Monday, June 3, 2013

The Study of Economics

In this article, we will begin our study of Chapter 38 of Human Action. The chapter is about The Place of Economics in Learning. And we will start with Section 1, The Study of Economics.
According to Mises, the study of economics is a very important duty for every citizen. However, studying it is not easy due to several obstacles. Among them, the primary obstacle is the antagonism coming from the socialists and interventionists’ camps. This antagonism is a result of the economists’ unanswerable objections against the teachings of both the socialists and the interventionists.
Intellectually, the antagonism is done by sowing confusion into the minds of the people as to the real nature of economics. This is accomplished particularly through the academic attempt to remove the distinction between natural sciences and the science of human action.  The introduction of economic history is the concrete demonstration of an attempt to destroy the academic prestige of economics in order to advance the socialist and interventionists’ propaganda.

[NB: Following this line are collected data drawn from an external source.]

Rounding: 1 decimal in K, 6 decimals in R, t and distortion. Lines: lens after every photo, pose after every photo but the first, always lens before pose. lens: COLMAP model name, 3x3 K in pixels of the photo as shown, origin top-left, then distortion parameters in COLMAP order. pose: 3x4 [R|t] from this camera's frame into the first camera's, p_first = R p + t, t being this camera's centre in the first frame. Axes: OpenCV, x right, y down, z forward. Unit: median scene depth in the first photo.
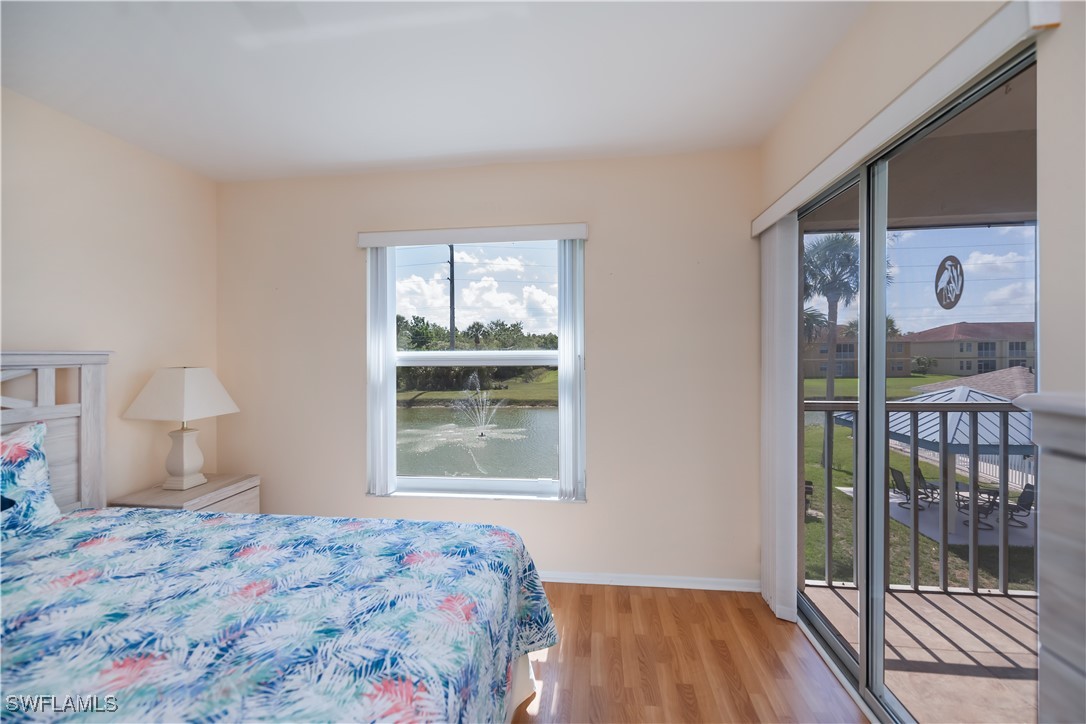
lens RADIAL K [[433.1, 0, 544.6], [0, 433.1, 350.7], [0, 0, 1]] dist [-0.002749, -0.000495]
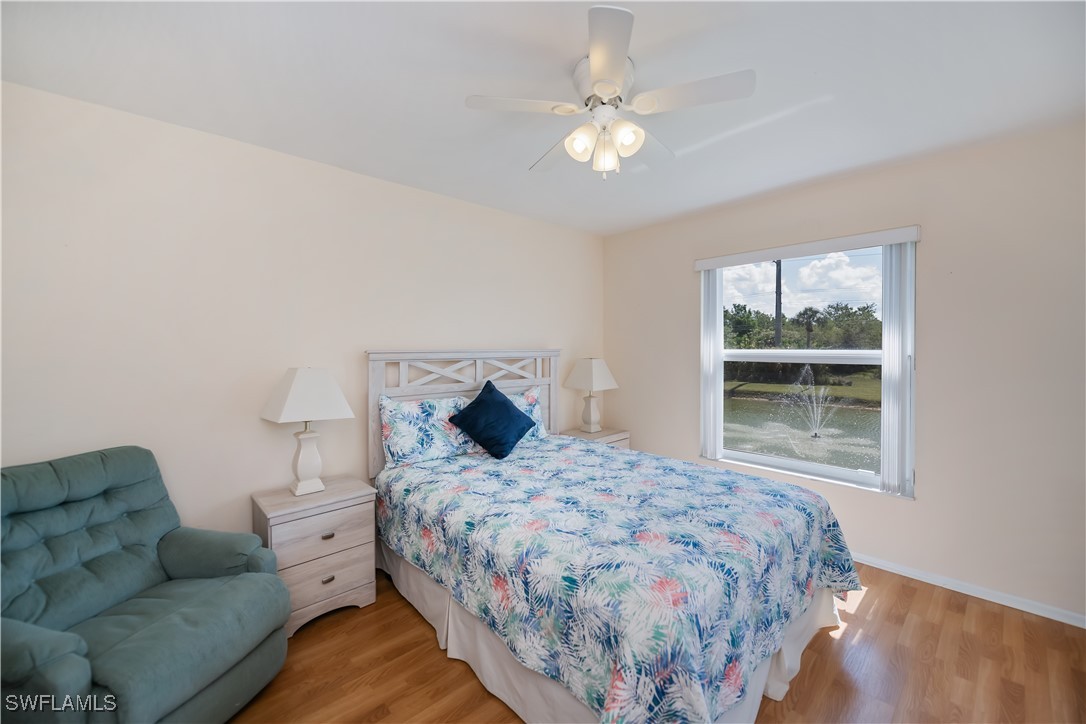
lens RADIAL K [[433.1, 0, 544.6], [0, 433.1, 350.7], [0, 0, 1]] dist [-0.002749, -0.000495]
pose [[0.761040, 0.013010, -0.648574, 0.130452], [0.003489, 0.999702, 0.024148, -0.042461], [0.648695, -0.020640, 0.760768, -0.488697]]
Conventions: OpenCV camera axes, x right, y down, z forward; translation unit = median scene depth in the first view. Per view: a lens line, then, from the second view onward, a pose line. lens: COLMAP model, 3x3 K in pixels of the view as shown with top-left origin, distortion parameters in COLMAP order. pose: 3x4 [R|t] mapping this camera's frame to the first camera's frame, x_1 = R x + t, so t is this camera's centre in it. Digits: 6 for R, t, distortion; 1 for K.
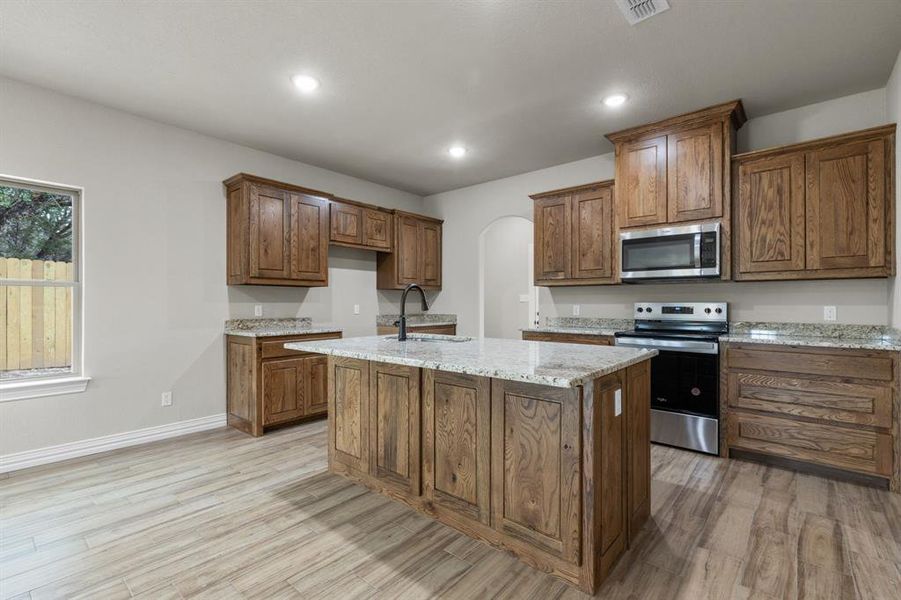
lens RADIAL K [[404.8, 0, 446.6], [0, 404.8, 302.5], [0, 0, 1]] dist [0.000841, -0.000017]
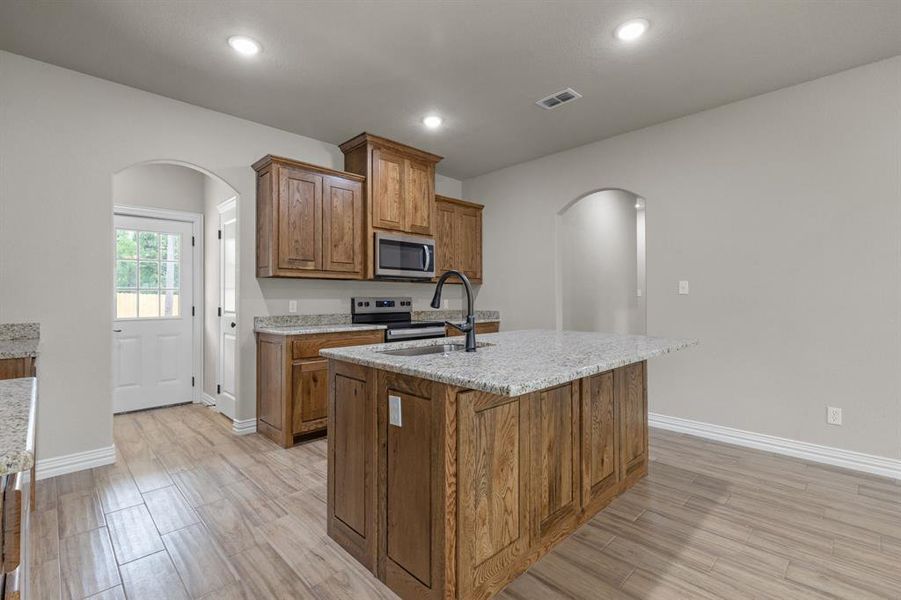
lens RADIAL K [[398.7, 0, 449.1], [0, 398.7, 292.6], [0, 0, 1]] dist [0.011986, 0.000063]
pose [[0.094614, 0.014221, 0.995412, -0.845663], [-0.001777, 0.999899, -0.014116, 0.002546], [-0.995512, -0.000434, 0.094630, 1.023613]]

In section 1, we find three dominant themes. These are the inappropriateness of empirical approach in economics, the proper place of economic history, and the nature of economics.
Ludwig von Mises
Ludwig von Mises is popularly known as the Austrian economist who refused to categorize economics under empirical and scientific investigations. To him, empirical studies are only appropriate for natural sciences and not for the study of the science of human action. Since economics is under the science of human action, the methodology appropriate for natural sciences is not suitable to it. It is therefore erroneous to believe that the progress in economics could only be achieved once it is subjected under experimental studies.
Since the socialists and interventionists were determined to sow confusion, two distinctions are necessary to avoid unnatural interference in the study of economics. As already mentioned, these are the attempts to make economics part of natural sciences and the removal of distinction between economics and economic history.
The study of economic history has its proper place provided that it will not be used as a substitute to the study of economics itself. It must be clarified in the first place that the value of economic history could neither be found in providing facts that could be tested in laboratories nor in supplying data to formulate a posteriori theorems. The appropriate place of economic history is inseparable from the specific theory that develops it in the first place. As such, economic history simply provides an interpretation to economic phenomenon.
The reason why economics could not be subjected to experimentation applicable to natural sciences is due to its unique quality that can only be appreciated through abstract reasoning. What is necessary in the study of economics is not an expensive laboratory for its research but the ability to reason and to distinguish the essential from the incidental in the jungle of economic activities.
Respecting the boundary between economics and economic history, one can therefore find no conflict between these two branches of knowledge. Any conflict between these two academic disciplines emerged not from the scope of study, but from the intention of both the socialists and the interventionists to use the latter to displace the former.